Maybe not. The sad, wistful response to last week's news that publisher IDG would fold the brand into PC World and concentrate instead on custom game-oriented content for vendors came as a surprise to many on the net -- and quite a shock to a lot of ex-GamePro staff.

It was a shock to me, at least. GamePro was my first non-retail job ever; I worked there for almost two years in 2002 to 2003 before jumping ship to 1UP, and my chief memory of the experience was that the closest thing to praise we ever received was akin to "Nice mag, but why don't you have any codes for Halo?"

And yet you have pages upon pages of fond nostalgia sprouting around all over the place. Maybe anything that lasts 23 years in this industry can't help but attract some fans. Maybe the vast print and online redesign engineered by former Ziff Davis editorial director John Davison attracted more attention than I thought.

But maybe there really was something about that GamePro formula, something that the Electronic Gaming Monthlys and the GameFans and even the Game Informers of the world couldn't duplicate.

GamePro may not have had hardcore passion, but somehow it's made a profound mark on the industry -- and on thirtysomethings nationwide, judging by how often you hear people sarcastically offering ProTips in daily conversation.

Some magazines, like Dave Halverson's GameFan or the mid-'80s Newsfield titles that still define UK game media today, were born out of the sheer enthusiasm of the editors that created it.

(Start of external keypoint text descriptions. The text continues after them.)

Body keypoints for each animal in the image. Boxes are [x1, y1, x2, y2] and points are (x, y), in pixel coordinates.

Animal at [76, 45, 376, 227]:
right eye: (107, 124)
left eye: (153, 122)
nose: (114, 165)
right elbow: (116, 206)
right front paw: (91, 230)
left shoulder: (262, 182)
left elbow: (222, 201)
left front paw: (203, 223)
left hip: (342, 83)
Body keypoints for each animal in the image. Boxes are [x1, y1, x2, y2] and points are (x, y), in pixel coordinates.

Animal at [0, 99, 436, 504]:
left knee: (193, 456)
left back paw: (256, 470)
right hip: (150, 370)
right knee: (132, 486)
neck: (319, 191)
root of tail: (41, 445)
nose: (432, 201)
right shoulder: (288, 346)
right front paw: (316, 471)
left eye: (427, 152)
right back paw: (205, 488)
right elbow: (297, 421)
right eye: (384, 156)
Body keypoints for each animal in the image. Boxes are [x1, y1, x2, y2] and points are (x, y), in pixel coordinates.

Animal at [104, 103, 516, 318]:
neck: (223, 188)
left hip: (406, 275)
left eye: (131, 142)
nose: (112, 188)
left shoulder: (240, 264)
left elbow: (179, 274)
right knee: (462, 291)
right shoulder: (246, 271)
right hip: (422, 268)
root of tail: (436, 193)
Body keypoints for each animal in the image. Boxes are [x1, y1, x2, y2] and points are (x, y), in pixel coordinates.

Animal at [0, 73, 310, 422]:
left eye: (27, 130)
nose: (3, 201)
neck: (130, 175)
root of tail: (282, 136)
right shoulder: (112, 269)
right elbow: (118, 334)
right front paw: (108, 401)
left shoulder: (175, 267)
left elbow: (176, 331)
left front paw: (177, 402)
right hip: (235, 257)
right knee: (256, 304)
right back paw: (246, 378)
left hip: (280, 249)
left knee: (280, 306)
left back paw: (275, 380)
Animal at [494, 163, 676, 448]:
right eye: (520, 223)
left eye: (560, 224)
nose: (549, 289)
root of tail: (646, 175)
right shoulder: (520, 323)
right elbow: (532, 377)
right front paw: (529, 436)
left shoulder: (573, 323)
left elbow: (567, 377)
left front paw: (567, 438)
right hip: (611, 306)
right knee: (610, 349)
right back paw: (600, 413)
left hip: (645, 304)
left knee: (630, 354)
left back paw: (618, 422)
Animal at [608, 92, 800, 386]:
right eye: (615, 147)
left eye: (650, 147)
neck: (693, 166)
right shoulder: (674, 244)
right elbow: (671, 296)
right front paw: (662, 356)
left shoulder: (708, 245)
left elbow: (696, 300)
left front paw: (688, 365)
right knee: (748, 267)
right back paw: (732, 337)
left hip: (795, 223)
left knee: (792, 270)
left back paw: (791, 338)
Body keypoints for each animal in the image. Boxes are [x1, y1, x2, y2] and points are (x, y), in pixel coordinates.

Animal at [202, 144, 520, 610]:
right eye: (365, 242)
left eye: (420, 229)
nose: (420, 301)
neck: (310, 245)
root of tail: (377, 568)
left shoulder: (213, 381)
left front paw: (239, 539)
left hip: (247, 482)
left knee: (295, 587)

GamePro is not one of those magazines. It was unabashedly corporate, founded by the ex-CFO of unlicensed NES game publisher Tengen, hoping to capitalize on the explosive popularity of the Nintendo Entertainment System.

Patrick Ferrell's four-person team printed half a million copies of the first 60-page issue with their own money in 1989, shopping it around at the Consumer Electronics Show in hopes of attracting advertising.

"That was sort of a fake magazine," recalled Wes Nihei, who joined the edit staff with issue 2 and stuck around until 2004. "It was made to bring around to CES, this group of entrepreneurs going around the booths and saying 'Hey, we're GamePro, we got a magazine,' even though it wasn't really true."